Despite the uncertain economy, House & Home went ahead with plans to launch a French-language version called Maison & Demeure at the end of January. According to Miller, the company set modest circulation targets for the first year, but exceeded them within the first month. And the business is growing rather than shrinking. “Every time I turn around here, there’s another new person,” he says. “We have opened up a new office in Quebec and we have about 11 people working there.” Miller also points to the federal Home Renovation Tax Credit announcement in the January budget as a blessing for shelter books like his. In short, he talks like only someone with money in a recession can. “This is an opportunity,” he says. “When things turn around, we will be well positioned for big, big growth.” The prospect of future expansion hasn’t been enough to keep House & Home from playing nice with an advertiser, though. Its March 2009 issue featured a Swiffer ad that rivaled the Tassimo spot for blurring the advertising/editorial divide. Also the work of Starcom, the offending creative infringed on an editorial takeout on laundry rooms. The opening spread features a right-hand page of an otherwise spotless room in which muddy footprints track across the floor. Turn the page and there’s the same photo, but with a clean floor and a Swiffer device propped against the counter. Prominent copy declares: “Swiffer gives cleaning a whole new meaning.”

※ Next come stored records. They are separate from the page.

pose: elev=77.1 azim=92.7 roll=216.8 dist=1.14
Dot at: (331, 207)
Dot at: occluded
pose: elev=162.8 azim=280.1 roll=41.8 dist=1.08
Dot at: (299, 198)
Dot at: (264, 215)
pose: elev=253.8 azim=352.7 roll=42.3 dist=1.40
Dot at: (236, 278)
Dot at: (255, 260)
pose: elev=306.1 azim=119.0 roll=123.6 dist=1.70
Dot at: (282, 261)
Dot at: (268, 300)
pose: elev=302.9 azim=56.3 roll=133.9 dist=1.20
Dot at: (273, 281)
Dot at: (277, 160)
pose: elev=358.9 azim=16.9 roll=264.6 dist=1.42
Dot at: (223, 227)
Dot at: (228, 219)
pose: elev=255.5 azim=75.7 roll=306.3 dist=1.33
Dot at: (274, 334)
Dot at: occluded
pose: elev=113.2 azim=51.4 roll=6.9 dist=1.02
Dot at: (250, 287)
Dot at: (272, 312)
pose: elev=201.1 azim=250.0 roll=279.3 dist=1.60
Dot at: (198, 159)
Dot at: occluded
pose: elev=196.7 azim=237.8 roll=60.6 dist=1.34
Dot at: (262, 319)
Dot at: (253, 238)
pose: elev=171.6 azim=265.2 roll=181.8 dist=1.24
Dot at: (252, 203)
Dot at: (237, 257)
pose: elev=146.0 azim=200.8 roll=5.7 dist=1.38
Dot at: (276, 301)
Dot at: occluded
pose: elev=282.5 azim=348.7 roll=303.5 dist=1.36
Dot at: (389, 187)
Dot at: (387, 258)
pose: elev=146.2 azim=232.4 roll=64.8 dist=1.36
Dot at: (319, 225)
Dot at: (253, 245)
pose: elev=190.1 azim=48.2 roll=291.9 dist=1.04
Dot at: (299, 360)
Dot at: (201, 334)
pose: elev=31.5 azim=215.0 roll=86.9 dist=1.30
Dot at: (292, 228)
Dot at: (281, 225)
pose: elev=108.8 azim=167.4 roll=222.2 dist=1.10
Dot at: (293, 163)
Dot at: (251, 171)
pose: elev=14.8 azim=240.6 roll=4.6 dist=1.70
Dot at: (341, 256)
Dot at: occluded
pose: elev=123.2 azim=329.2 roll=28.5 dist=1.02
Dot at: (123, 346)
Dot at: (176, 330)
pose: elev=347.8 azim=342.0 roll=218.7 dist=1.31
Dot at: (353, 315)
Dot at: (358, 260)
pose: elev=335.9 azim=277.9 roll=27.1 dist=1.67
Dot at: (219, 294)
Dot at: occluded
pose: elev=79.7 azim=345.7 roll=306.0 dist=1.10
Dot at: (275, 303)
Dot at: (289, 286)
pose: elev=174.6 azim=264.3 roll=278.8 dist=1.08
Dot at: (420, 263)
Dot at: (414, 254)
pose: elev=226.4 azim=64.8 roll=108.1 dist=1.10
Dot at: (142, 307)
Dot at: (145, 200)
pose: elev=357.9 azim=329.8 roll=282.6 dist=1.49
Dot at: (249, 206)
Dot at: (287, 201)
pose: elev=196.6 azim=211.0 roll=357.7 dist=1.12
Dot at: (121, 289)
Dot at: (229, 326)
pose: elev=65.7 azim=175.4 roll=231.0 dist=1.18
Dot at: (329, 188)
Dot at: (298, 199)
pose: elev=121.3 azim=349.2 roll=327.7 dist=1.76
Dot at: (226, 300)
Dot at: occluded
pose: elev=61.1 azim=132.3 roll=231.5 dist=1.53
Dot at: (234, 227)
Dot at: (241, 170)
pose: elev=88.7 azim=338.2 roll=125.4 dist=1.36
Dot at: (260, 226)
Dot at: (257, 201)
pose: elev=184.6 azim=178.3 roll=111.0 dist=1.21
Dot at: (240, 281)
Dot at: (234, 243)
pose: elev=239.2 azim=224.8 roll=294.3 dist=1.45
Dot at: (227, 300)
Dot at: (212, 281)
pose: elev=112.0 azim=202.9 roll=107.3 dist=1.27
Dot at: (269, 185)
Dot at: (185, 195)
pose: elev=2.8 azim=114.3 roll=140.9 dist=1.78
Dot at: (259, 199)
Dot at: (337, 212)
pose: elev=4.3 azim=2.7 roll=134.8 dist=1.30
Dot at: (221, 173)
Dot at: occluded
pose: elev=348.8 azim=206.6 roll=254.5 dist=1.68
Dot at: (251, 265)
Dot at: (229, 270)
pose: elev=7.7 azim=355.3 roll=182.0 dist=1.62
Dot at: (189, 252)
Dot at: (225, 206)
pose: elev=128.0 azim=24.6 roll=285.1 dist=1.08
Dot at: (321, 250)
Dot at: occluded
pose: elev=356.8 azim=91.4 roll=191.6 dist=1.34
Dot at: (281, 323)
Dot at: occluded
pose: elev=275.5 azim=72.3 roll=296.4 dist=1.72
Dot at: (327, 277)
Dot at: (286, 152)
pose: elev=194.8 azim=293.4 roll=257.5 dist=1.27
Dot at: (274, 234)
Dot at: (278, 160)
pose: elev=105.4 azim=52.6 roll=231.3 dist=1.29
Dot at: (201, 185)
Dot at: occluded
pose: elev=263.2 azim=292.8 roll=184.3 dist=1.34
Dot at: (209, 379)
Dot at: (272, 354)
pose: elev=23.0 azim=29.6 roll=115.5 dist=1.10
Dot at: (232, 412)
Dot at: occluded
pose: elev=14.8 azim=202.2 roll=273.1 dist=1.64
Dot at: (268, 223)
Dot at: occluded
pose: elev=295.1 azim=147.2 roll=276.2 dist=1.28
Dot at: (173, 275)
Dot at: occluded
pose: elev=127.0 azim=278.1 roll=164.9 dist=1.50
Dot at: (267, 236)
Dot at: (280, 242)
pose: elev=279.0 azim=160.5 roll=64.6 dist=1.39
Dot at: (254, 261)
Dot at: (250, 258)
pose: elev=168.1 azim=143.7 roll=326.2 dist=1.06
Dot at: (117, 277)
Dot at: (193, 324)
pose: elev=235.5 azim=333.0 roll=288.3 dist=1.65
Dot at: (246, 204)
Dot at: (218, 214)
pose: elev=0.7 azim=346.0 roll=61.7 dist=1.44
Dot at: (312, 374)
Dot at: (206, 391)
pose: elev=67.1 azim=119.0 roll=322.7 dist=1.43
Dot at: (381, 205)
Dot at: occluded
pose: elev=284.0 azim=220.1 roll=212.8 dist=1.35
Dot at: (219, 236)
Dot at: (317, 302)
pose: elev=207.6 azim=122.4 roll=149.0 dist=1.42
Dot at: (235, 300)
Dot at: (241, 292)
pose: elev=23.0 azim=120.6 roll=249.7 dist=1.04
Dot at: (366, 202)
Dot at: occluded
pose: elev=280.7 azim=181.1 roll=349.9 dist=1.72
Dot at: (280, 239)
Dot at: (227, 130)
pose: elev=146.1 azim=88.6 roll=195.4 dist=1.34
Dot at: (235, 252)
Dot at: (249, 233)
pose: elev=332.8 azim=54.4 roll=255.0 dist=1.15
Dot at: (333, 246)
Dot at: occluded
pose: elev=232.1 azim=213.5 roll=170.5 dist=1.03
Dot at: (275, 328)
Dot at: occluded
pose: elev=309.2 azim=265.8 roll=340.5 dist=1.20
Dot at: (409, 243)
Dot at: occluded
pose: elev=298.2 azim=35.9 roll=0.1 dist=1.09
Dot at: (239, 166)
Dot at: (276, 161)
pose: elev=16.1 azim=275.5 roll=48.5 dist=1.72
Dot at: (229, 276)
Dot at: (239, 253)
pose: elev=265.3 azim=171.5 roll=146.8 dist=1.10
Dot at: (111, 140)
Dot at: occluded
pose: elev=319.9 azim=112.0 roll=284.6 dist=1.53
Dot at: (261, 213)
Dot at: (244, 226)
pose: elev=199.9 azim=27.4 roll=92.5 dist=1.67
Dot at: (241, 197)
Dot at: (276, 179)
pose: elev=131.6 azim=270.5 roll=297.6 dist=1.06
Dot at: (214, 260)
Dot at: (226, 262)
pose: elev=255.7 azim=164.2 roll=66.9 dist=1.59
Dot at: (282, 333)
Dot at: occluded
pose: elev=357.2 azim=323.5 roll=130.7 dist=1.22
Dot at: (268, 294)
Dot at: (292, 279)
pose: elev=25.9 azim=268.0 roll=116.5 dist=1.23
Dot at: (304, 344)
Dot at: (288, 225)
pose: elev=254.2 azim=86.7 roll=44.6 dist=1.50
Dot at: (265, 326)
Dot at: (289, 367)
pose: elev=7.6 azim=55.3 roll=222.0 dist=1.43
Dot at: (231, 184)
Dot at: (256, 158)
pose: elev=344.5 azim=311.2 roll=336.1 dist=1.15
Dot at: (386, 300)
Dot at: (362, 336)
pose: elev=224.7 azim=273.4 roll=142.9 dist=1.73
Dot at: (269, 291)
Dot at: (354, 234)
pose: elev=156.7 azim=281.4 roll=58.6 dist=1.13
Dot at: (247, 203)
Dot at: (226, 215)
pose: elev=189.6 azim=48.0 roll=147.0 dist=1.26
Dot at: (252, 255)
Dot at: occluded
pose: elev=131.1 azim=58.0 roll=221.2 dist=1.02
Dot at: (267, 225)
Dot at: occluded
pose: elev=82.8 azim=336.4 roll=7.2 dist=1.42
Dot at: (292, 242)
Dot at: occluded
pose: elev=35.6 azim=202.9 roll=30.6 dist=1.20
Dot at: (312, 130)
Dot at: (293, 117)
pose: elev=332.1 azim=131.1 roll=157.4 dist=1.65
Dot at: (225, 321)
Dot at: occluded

Christine Saunders, senior vice president, group media director for Proctor & Gamble ad agency SMG, toldMarketing magazine in February: “What we love about it is that it’s a surprise for the clever reader. You literally do a double-take.”
Kirby Miller loved it, too. In the same month he unapologetically told Masthead, “In large part it is our key advertisers to thank in this market for our continuing ability to affordably deliver great decorating content to our Canadian subscribers and newsstand purchasers. House & Home along with the rest of the magazine industry is working hard to remain economically viable in this market.”
But when the market revives, both House & Home and Style at Home will have to put on the hot beverage system, haul out the mopping solution and engage in a serious scrub down.